Oh, and back home you do the dishes with a sponge which has been proven to carry the most bacteria.:rolleyes:

Not washing hands :eek: dirty!

haravikk
Mar 5, 2013, 04:36 PM
I love quickly putting together ugly little apps for work that run on everyone's machines in Java. I understand that the apps it produces never look as nice as native OS X ones, but is it really that bad? If Java didn't run on OS X, I suspect there'd be many apps that wouldn't run on OS X, period. Few developers would decide to go through the effort of making a full OS X app just to satisfy the few people who stubbornly insist on using OS X and not having a copy of Windows emulated or something.
You don't have to use Java for the entire app; there are plenty of great little apps that use Java to provide all the basic functionality in the background, but use a native UI to present it; this means all you need to do is develop a native UI for each platform but can keep the basic code in Java. It's not my own favourite way of doing it, but it's one of the things that Java is good for.

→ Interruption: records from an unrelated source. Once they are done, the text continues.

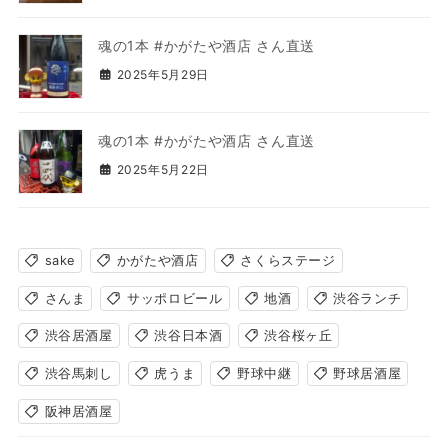
魂の1本 #かがたや酒店 さん直送
2025年5月29日
魂の1本 #かがたや酒店 さん直送
2025年5月22日
sake
かがたや酒店
さくらステージ
さんま
サッポロビール
地酒
渋谷ランチ
渋谷居酒屋
渋谷日本酒
渋谷桜ヶ丘
渋谷馬刺し
虎うま
野球中継
野球居酒屋
阪神居酒屋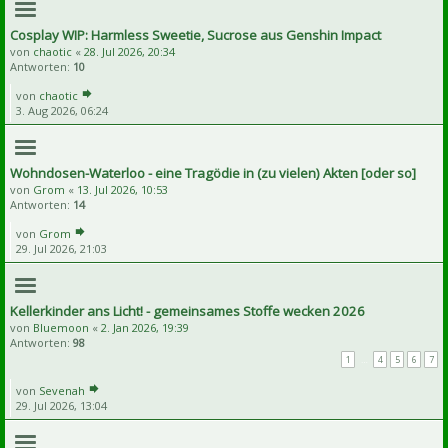
Cosplay WIP: Harmless Sweetie, Sucrose aus Genshin Impact
von
chaotic
«
28. Jul 2026, 20:34
Antworten:
10
von
chaotic
3. Aug 2026, 06:24
Wohndosen-Waterloo - eine Tragödie in (zu vielen) Akten [oder so]
von
Grom
«
13. Jul 2026, 10:53
Antworten:
14
von
Grom
29. Jul 2026, 21:03
Kellerkinder ans Licht! - gemeinsames Stoffe wecken 2026
von
Bluemoon
«
2. Jan 2026, 19:39
Antworten:
98
1
…
4
5
6
7
von
Sevenah
29. Jul 2026, 13:04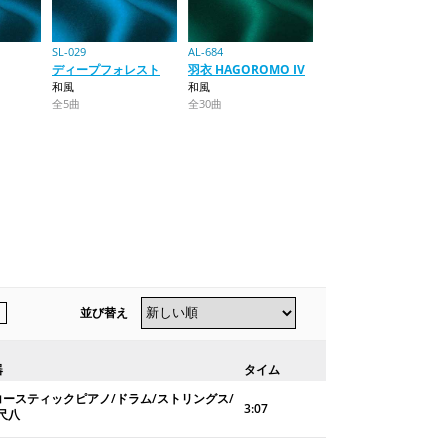
SL-029
AL-684
ディープフォレスト
羽衣 HAGOROMO IV
和風
和風
全5曲
全30曲
並び替え
器
タイム
コースティックピアノ/ドラム/ストリングス/
3:07
尺八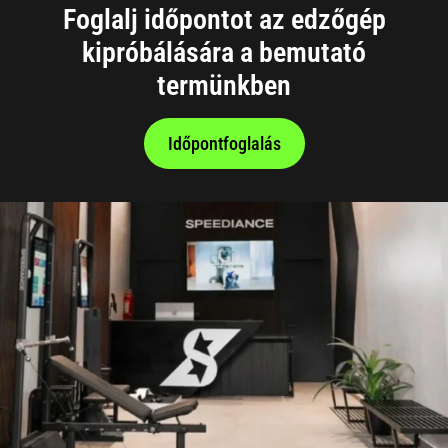
Foglalj időpontot az edzőgép
kipróbálására a bemutató
termünkben
Időpontfoglalás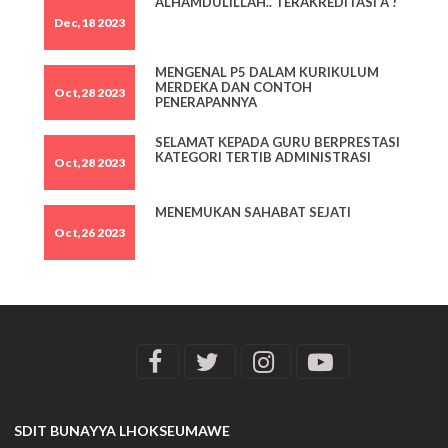
ALHAMDULILLAH.. TERAKREDITASI A !
Dec,18 2023
MENGENAL P5 DALAM KURIKULUM
MERDEKA DAN CONTOH
Oct,28 2023
PENERAPANNYA
SELAMAT KEPADA GURU BERPRESTASI
KATEGORI TERTIB ADMINISTRASI
Oct,28 2023
MENEMUKAN SAHABAT SEJATI
Oct,26 2023
SDIT BUNAYYA LHOKSEUMAWE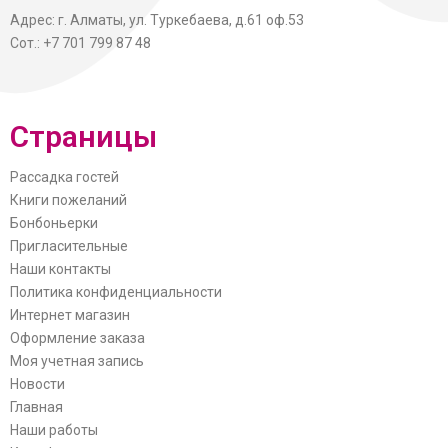
Адрес: г. Алматы, ул. Туркебаева, д.61 оф.53
Сот.: +7 701 799 87 48
Страницы
Рассадка гостей
Книги пожеланий
Бонбоньерки
Пригласительные
Наши контакты
Политика конфиденциальности
Интернет магазин
Оформление заказа
Моя учетная запись
Новости
Главная
Наши работы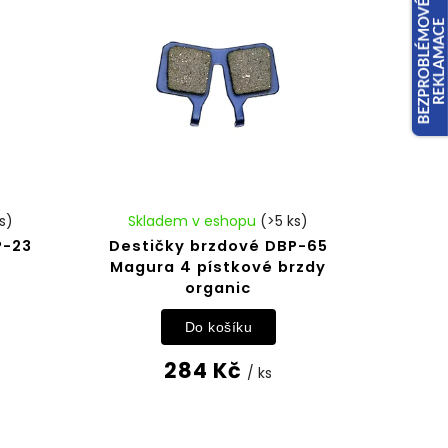
s)
Skladem v eshopu
(>5 ks)
P-23
Destičky brzdové DBP-65
Magura 4 pístkové brzdy
organic
Do košíku
284 Kč
/ ks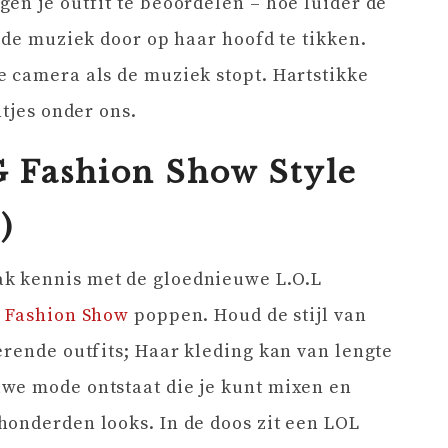
en je outfit te beoordelen – hoe luider de
 de muziek door op haar hoofd te tikken.
 camera als de muziek stopt. Hartstikke
ntjes onder ons.
 Fashion Show Style
)
k kennis met de gloednieuwe L.O.L
G Fashion Show
poppen. Houd de stijl van
erende outfits; Haar kleding kan van lengte
we mode ontstaat die je kunt mixen en
honderden looks. In de doos zit een LOL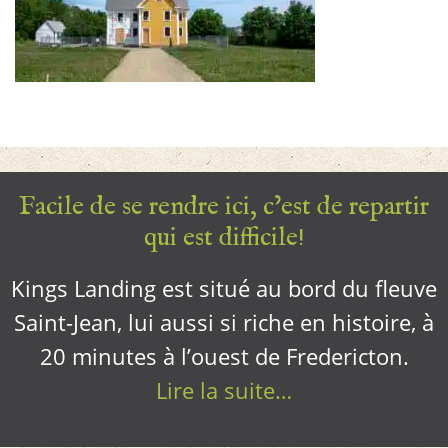
Facile de se rendre ici, c’est de repartir
qui est difficile!
Kings Landing est situé au bord du fleuve
Saint-Jean, lui aussi si riche en histoire, à
20 minutes à l’ouest de Fredericton.
Lire la suite…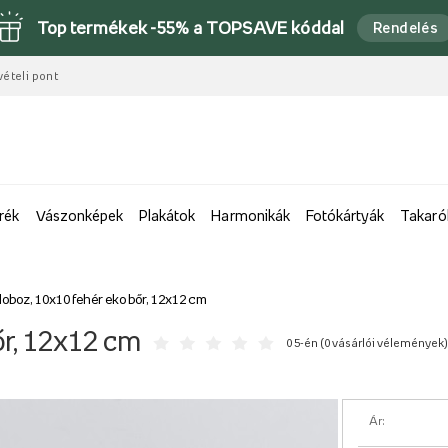
Top termékek -55% a TOPSAVE kóddal
Rendelés
vételi pont
rék
Vászonképek
Plakátok
Harmonikák
Fotókártyák
Takaró
oboz, 10x10 fehér eko bőr, 12x12 cm
őr, 12x12 cm
0 5-én (
0 vásárlói vélemények
)
Ár: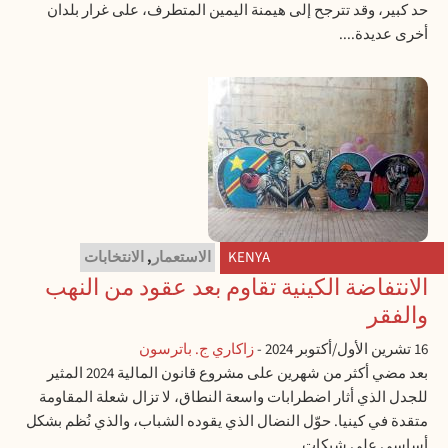
حد كبير، وقد تترجح إلى هيمنة اليمين المتطرف، على غرار بلدان
أخرى عديدة....
KENYA
الاستعمار
,
الانتخابات
الانتفاضة الكينية تقاوم بعد عقود من النهب
والفقر
16 تشرين الأول/أكتوبر 2024
-
زاكاري ج. باترسون
بعد مضي أكثر من شهرين على مشروع قانون المالية 2024 المثير
للجدل الذي أثار اضطرابات واسعة النطاق، لا تزال شعلة المقاومة
متقدة في كينيا. حوّل النضال الذي يقوده الشباب، والذي نُظم بشكل
أساسي على شبكات...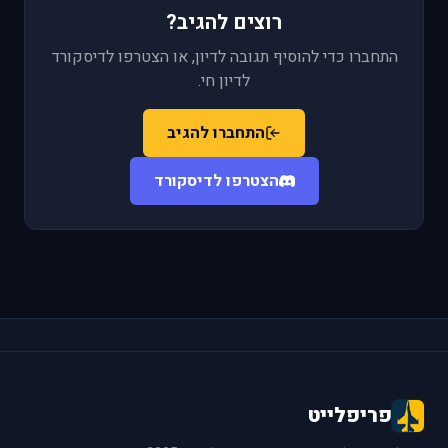
רוצים להגיב?
התחברו כדי להוסיף תגובה לדיון, או הצטרפו לדיסקורד
לדיון חי.
התחברו להגיב
הצטרפו לדיסקורד
פריפלייט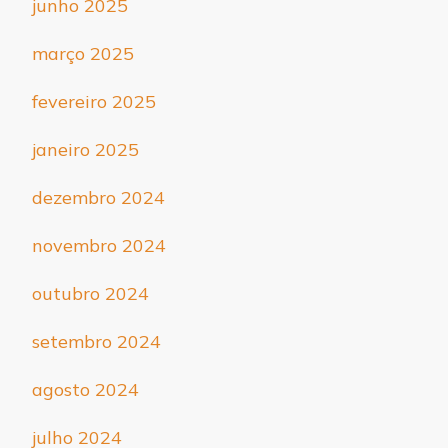
junho 2025
março 2025
fevereiro 2025
janeiro 2025
dezembro 2024
novembro 2024
outubro 2024
setembro 2024
agosto 2024
julho 2024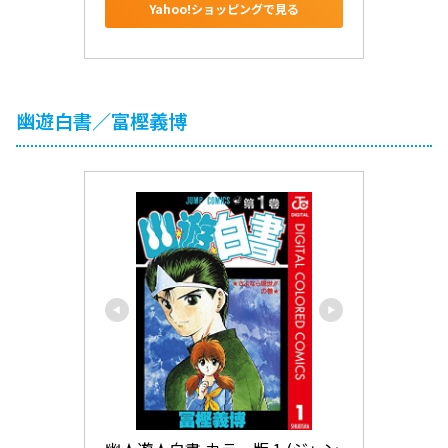
Yahoo!ショッピングで見る
幽遊白書／富樫義博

It's also good for quickly developing server programs that need a bit more control than code written on a scripted platform like PHP, Ruby on Rails etc.

For applets it is just awful; the load times alone (seemingly irrespective of hardware and connection speed) make it pretty horrible, but there's just so few reasons to use Java applets for anything anymore, but unfortunately lots of in-house solutions seemingly loved it (and still do). A lot of universities seem to use it for some reason too.